Le projet de charte de la laïcité du Parti Québécois est peut-être mort et enterré, le combat pour la laïcité se poursuit toujours. Dans Enfin la laïcité, Bernard La Rivière examine les arguments pour en séparer le bon grain de l’ivraie.

Après un petit florilège d’arguments contre le projet de charte de la laïcité on se rend compte que plusieurs de nos intellectuels veulent avoir l’air ouverts et inclusifs. L’auteur en vient à cet ironique constant : les opposants à l’interdiction totale des signes religieux dans la fonction publique sont presque tous d’accord pour dire que l’interdiction ne devrait viser que les personnes en autorité comme les policiers et les gardiens de prison. Comme le remarque avec justesse Bernard La Rivière, « Cet argument avoue implicitement qu’il y a un impact au port de signes religieux » (p. 40). Difficile alors de dire que la présence de signe religieux dans les écoles n’a pas du tout d’impact…

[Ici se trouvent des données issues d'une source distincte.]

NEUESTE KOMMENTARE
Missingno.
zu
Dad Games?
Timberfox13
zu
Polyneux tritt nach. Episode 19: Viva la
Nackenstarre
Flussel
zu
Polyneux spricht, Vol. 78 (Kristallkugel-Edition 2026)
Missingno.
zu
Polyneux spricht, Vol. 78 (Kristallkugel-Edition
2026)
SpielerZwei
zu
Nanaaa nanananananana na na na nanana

Mais n’est-ce pas brimer la liberté de religion que d’interdire les signes religieux? La liberté de religion, comme toute liberté, peut et doit être limitée lorsque le bien commun l’exige. Plusieurs pays européens interdisent les signes religieux dans la fonction publique sans que l’ONU les déclare délinquants. La Cour européenne des droits de l’homme a mainte fois statué que l’interdiction du port de signes religieux dans le cadre d’un emploi dans une institution d’État fait partie des mesures nécessaires dans une société démocratique.

La laïcité, souligne Bernard La Rivière, est une philosophie politique de la religion dont le principe fondamental est la séparation complète et totale du politique et du religieux. Autrement dit, les croyances religieuses ne doivent avoir aucune influence sur le politique et aucun privilège ne doit être accordé à une personne ou un groupe de personnes en raison de ses croyances religieuses, aussi sincères soient-elles. Or, l’islamisme est par définition l’usage politique d’une religion.

Il importe de distinguer l’islamisme et l’islam. Il est raisonnable de craindre l’usage politique d’une religion par les intégristes. « [I]l y a une différence majeure entre islam et islamisme, entre musulman ou musulmane et islamiste, entre islamophobie et “islamistophobie”. Il convient de faire ces distinctions, vu le trio d’insultes si souvent servi aux laïques accusés, je le répète, d’être “xénophobes, racistes et islamophobes” » (p. 133-134).

Enfin la laïcité est un ouvrage qui a le mérite de nous faire comprendre que la laïcité est un principe démocratique avant d’être la solution à une menace. Ce ne sont pas les accusations de xénophobie, de racisme et d’islamophobie que lancent certains intellectuels qui feront mourir l’idéal démocratique d’une laïcité sans adjectif, c’est-à-dire pleinement assumée.